Saturday, February 28, 2009

IB lottery results

Recently the PG had an article about the lottery results for the incoming sci tech student body

Cate Reed responded promptly to our request for similar information about the IB school student body:

Number of applications

Over 470 total applications were received. Of these, 227 were first choice applications.
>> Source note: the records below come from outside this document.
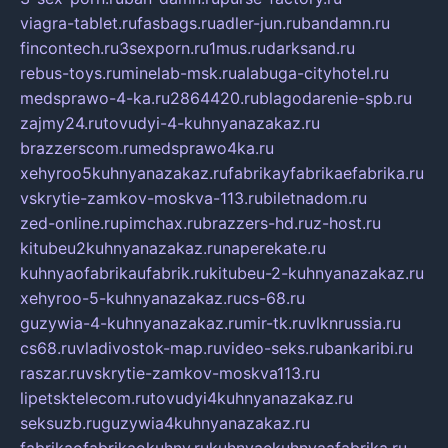
viagra-tablet.ru
fasbags.ru
adler-jun.ru
bandamn.ru
fincontech.ru
3sexporn.ru
1mus.ru
darksand.ru
rebus-toys.ru
minelab-msk.ru
alabuga-cityhotel.ru
medsprawo-4-ka.ru
2864420.ru
blagodarenie-spb.ru
zajmy24.ru
tovudyi-4-kuhnyanazakaz.ru
brazzerscom.ru
medsprawo4ka.ru
xehyroo5kuhnyanazakaz.ru
fabrikayfabrikaefabrika.ru
vskrytie-zamkov-moskva-113.ru
biletnadom.ru
zed-online.ru
pimchax.ru
brazzers-hd.ru
z-host.ru
kitubeu2kuhnyanazakaz.ru
naperekate.ru
kuhnyaofabrikaufabrik.ru
kitubeu-2-kuhnyanazakaz.ru
xehyroo-5-kuhnyanazakaz.ru
cs-68.ru
guzywia-4-kuhnyanazakaz.ru
mir-tk.ru
vlknrussia.ru
cs68.ru
vladivostok-map.ru
video-seks.ru
bankaribi.ru
raszar.ru
vskrytie-zamkov-moskva113.ru
lipetsktelecom.ru
tovudyi4kuhnyanazakaz.ru
seksuzb.ru
guzywia4kuhnyanazakaz.ru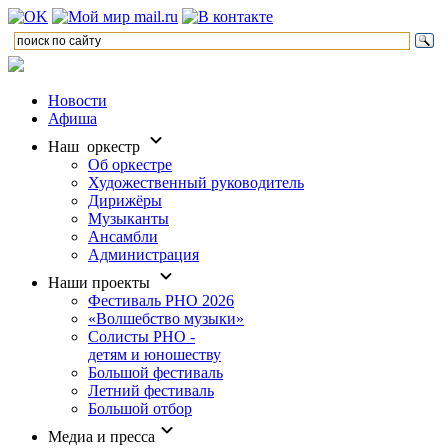
Новости
Афиша
Наш оркестр
Об оркестре
Художественный руководитель
Дирижёры
Музыканты
Ансамбли
Администрация
Наши проекты
Фестиваль РНО 2026
«Волшебство музыки»
Солисты РНО -
детям и юношеству
Большой фестиваль
Летний фестиваль
Большой отбор
Медиа и пресса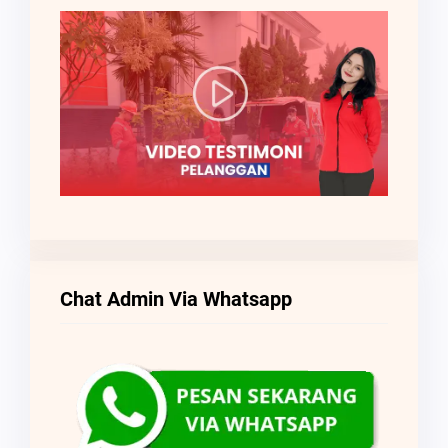
Chat Admin Via Whatsapp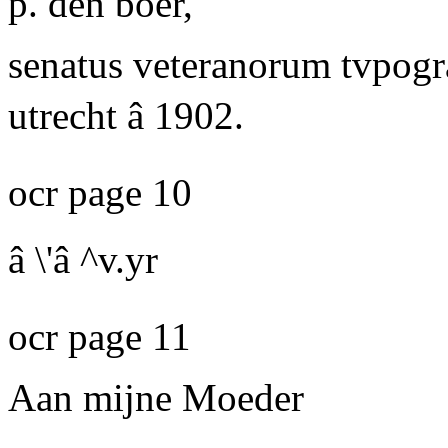
p. den boer,
senatus veteranorum tvpogra
utrecht â
1902.
ocr page 10
â \'â ^v.yr
ocr page 11
Aan mijne Moeder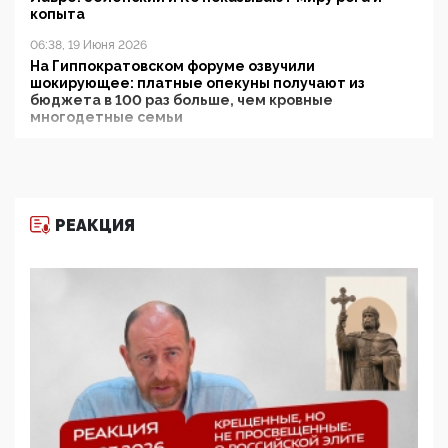
копыта
06:38, 19 Июня 2026
На Гиппократовском форуме озвучили
шокирующее: платные опекуны получают из
бюджета в 100 раз больше, чем кровные
многодетные семьи
05:00, 13 Июня 2026
Разбор учебника Обществознания под редакцией
Медведева: суверенитет, традиционные ценности
и немного двоемыслия
РЕАКЦИЯ
11:53, 09 Июня 2026
Прокуратура наконец увидела экстремистскую
деятельность ИИТО ЮНЕСКО в России, но
цифроглобалисты продолжают определять
повестку в образовании
09:43, 01 Июня 2026
5G за счет здоровья граждан: Минцифры намерено
отобрать у регионов и муниципалитетов право
защищать жилые дома и социальные объекты от
ЭМИ
05:58, 26 Мая 2026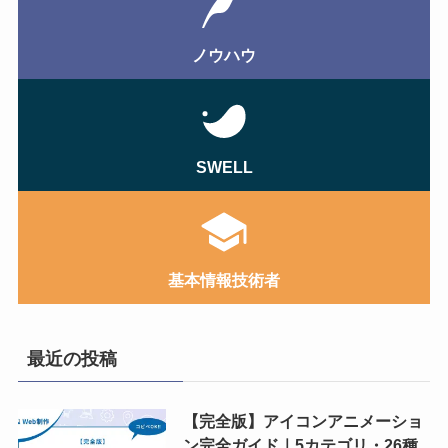
ノウハウ
SWELL
基本情報技術者
最近の投稿
【完全版】アイコンアニメーショ
ン完全ガイド｜5カテゴリ・26種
As of January 27, 2009:

237 applications (112 being first-choice) for 150 sixth grade openings.

235 applications (115 being first-choice) for 150 ninth grade openings.


The outreach process and lottery resulted in students being admitted in equal numbers from across the city

9th Grade Geography
[A map was included that shows push pins widely distributed throughout the city.]

6th grade maps are unavailable at this time—they are in the computer specific to foreign language

Race of Admitted Students

Students (Number and percentage) *

Black 169 51%

White 131 39%

Other 32 10%

* Total exceeds 300 because it includes small group of students taken in 7th, 8th and 10th grade.

Socioeconomic Status

Lunch Status of Admitted Students

Free & Reduced Lunch 40%

Regular Lunch 60%

Current School

The outreach process and lottery admitted students from 13 charter and private schools comprising about 12% of admitted students

School and #

Community Day 3

Falk School 7

Holy Rosary 2

New to district, previous school unknown 8

Northside Urban Pathways 1

Pittsburgh Urban Christian 4

Sacred Heart 7

St. Agnes 1

Winchester Thurston 1

Mt. Lebanon Montessori 1

St. Athansius 1

Cyber Charter 1

Urban League 2

Gender Number and Percent

F 179 56%

M 143 44%


Questioner said...

The report from the IB committee shows that in recommending Peabody for the IB program, the committee took into account data showing that "the IB program drew primarily from the East End of the city."

This information that the distribution pattern has changed, apparently due to new and improved marketing efforts, should be considered in evaluating the Peabody recommendation. A more central location may be most equitable and most likely to ensure that students and families who have expressed interest in the program stay with it.

Anonymous said...

The most equitable location was Schenley High, period. I am still waiting to see just how the school will be sold, how the public relations memo will read and how it will play out. I am sure Andy Sheehan and Joe Smydo will be there to help put a positive spin on all of it.
The East End is the place where some consideration about feeder areas needs to take precedence. Instead, closing schools and amalgamating into one big school seems to be the ideal. And that my friends is the recipe for disaster.